*** ZU BEARBEITENDE DATENSÄTZE

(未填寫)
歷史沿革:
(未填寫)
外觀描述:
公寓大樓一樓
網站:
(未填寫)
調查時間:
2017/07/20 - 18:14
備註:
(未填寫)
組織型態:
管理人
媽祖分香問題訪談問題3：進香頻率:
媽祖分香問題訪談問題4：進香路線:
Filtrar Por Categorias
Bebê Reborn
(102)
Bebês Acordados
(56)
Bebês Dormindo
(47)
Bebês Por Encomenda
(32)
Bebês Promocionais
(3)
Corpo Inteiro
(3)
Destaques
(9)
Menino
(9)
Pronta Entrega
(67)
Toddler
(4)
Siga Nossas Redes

******
*** ZU BEARBEITENDE DATENSÄTZE

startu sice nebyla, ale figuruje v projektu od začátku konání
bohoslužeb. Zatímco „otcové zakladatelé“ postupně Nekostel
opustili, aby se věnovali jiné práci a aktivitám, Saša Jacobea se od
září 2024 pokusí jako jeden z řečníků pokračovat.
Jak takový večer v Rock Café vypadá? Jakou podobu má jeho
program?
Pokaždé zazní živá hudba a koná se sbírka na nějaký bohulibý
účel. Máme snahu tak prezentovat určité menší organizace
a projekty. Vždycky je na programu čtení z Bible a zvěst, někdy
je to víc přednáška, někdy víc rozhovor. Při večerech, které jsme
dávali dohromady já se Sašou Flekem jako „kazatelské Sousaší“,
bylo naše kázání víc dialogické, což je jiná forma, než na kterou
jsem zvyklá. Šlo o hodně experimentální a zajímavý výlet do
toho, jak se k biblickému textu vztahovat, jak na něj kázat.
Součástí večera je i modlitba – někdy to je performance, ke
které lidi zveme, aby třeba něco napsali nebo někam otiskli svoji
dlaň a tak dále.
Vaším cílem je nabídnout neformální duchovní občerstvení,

******

» ARBEITSAUFTRAG
Übertrage aus den Datensätzen nur den Abschnitt, der mit der Zeile mit „startu sice nebyla, ale“ beginnt und mit der Zeile mit „jsem zvyklá. Šlo“ endet, beide Zeilen eingeschlossen, in eine Markdown-Tabelle mit den Spalten „Nummer“ und „Textzeile“. Nummeriere die Zeilen fortlaufend und lass Leerzeilen weg.

» ERGEBNIS
| Nummer | Textzeile |
|---|---|
| 1 | startu sice nebyla, ale figuruje v projektu od začátku konání |
| 2 | bohoslužeb. Zatímco „otcové zakladatelé“ postupně Nekostel |
| 3 | opustili, aby se věnovali jiné práci a aktivitám, Saša Jacobea se od |
| 4 | září 2024 pokusí jako jeden z řečníků pokračovat. |
| 5 | Jak takový večer v Rock Café vypadá? Jakou podobu má jeho |
| 6 | program? |
| 7 | Pokaždé zazní živá hudba a koná se sbírka na nějaký bohulibý |
| 8 | účel. Máme snahu tak prezentovat určité menší organizace |
| 9 | a projekty. Vždycky je na programu čtení z Bible a zvěst, někdy |
| 10 | je to víc přednáška, někdy víc rozhovor. Při večerech, které jsme |
| 11 | dávali dohromady já se Sašou Flekem jako „kazatelské Sousaší“, |
| 12 | bylo naše kázání víc dialogické, což je jiná forma, než na kterou |
| 13 | jsem zvyklá. Šlo o hodně experimentální a zajímavý výlet do |